Requirements:
Without omitting anything, return the records precisely as given.

Exercise input:
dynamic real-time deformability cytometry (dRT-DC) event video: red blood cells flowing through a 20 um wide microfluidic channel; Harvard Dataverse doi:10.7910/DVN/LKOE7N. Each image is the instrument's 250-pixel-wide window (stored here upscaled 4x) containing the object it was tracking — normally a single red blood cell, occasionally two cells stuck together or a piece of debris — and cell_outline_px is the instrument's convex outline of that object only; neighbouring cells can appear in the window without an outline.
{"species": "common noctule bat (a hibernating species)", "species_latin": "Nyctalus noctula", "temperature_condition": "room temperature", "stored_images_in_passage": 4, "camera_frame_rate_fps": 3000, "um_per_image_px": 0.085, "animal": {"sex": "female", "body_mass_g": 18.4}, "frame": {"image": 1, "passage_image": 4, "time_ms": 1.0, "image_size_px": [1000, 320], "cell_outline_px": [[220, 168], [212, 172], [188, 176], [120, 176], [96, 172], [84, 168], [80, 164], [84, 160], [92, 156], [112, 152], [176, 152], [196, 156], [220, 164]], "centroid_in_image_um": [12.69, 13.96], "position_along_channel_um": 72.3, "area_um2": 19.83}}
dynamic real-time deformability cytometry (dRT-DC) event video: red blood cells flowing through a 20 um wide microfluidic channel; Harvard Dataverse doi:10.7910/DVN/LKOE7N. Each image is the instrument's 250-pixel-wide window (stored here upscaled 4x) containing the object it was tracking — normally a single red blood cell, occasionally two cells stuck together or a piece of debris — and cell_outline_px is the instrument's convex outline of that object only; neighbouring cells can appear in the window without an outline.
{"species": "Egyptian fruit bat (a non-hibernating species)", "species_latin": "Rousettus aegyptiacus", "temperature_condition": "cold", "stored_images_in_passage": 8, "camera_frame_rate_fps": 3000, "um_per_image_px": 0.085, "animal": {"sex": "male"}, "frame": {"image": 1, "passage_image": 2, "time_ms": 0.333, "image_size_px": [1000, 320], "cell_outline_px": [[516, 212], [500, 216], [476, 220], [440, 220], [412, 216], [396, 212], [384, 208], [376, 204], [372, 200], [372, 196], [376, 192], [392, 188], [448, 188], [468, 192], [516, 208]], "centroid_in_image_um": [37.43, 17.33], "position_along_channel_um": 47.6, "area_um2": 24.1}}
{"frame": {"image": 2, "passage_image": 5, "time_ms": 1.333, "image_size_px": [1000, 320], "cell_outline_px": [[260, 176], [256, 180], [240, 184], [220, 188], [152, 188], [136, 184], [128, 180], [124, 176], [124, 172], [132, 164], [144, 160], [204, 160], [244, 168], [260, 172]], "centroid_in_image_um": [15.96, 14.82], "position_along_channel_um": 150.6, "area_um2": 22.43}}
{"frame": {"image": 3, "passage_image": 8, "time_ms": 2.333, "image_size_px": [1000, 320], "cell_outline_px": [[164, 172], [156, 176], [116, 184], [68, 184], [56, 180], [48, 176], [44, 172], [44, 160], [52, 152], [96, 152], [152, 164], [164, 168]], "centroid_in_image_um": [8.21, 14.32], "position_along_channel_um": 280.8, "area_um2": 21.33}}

Expected answer:
dynamic real-time deformability cytometry (dRT-DC) event video: red blood cells flowing through a 20 um wide microfluidic channel; Harvard Dataverse doi:10.7910/DVN/LKOE7N. Each image is the instrument's 250-pixel-wide window (stored here upscaled 4x) containing the object it was tracking — normally a single red blood cell, occasionally two cells stuck together or a piece of debris — and cell_outline_px is the instrument's convex outline of that object only; neighbouring cells can appear in the window without an outline.
{"species": "common noctule bat (a hibernating species)", "species_latin": "Nyctalus noctula", "temperature_condition": "room temperature", "stored_images_in_passage": 4, "camera_frame_rate_fps": 3000, "um_per_image_px": 0.085, "animal": {"sex": "female", "body_mass_g": 18.4}, "frame": {"image": 1, "passage_image": 4, "time_ms": 1.0, "image_size_px": [1000, 320], "cell_outline_px": [[220, 168], [212, 172], [188, 176], [120, 176], [96, 172], [84, 168], [80, 164], [84, 160], [92, 156], [112, 152], [176, 152], [196, 156], [220, 164]], "centroid_in_image_um": [12.69, 13.96], "position_along_channel_um": 72.3, "area_um2": 19.83}}
dynamic real-time deformability cytometry (dRT-DC) event video: red blood cells flowing through a 20 um wide microfluidic channel; Harvard Dataverse doi:10.7910/DVN/LKOE7N. Each image is the instrument's 250-pixel-wide window (stored here upscaled 4x) containing the object it was tracking — normally a single red blood cell, occasionally two cells stuck together or a piece of debris — and cell_outline_px is the instrument's convex outline of that object only; neighbouring cells can appear in the window without an outline.
{"species": "Egyptian fruit bat (a non-hibernating species)", "species_latin": "Rousettus aegyptiacus", "temperature_condition": "cold", "stored_images_in_passage": 8, "camera_frame_rate_fps": 3000, "um_per_image_px": 0.085, "animal": {"sex": "male"}, "frame": {"image": 1, "passage_image": 2, "time_ms": 0.333, "image_size_px": [1000, 320], "cell_outline_px": [[516, 212], [500, 216], [476, 220], [440, 220], [412, 216], [396, 212], [384, 208], [376, 204], [372, 200], [372, 196], [376, 192], [392, 188], [448, 188], [468, 192], [516, 208]], "centroid_in_image_um": [37.43, 17.33], "position_along_channel_um": 47.6, "area_um2": 24.1}}
{"frame": {"image": 2, "passage_image": 5, "time_ms": 1.333, "image_size_px": [1000, 320], "cell_outline_px": [[260, 176], [256, 180], [240, 184], [220, 188], [152, 188], [136, 184], [128, 180], [124, 176], [124, 172], [132, 164], [144, 160], [204, 160], [244, 168], [260, 172]], "centroid_in_image_um": [15.96, 14.82], "position_along_channel_um": 150.6, "area_um2": 22.43}}
{"frame": {"image": 3, "passage_image": 8, "time_ms": 2.333, "image_size_px": [1000, 320], "cell_outline_px": [[164, 172], [156, 176], [116, 184], [68, 184], [56, 180], [48, 176], [44, 172], [44, 160], [52, 152], [96, 152], [152, 164], [164, 168]], "centroid_in_image_um": [8.21, 14.32], "position_along_channel_um": 280.8, "area_um2": 21.33}}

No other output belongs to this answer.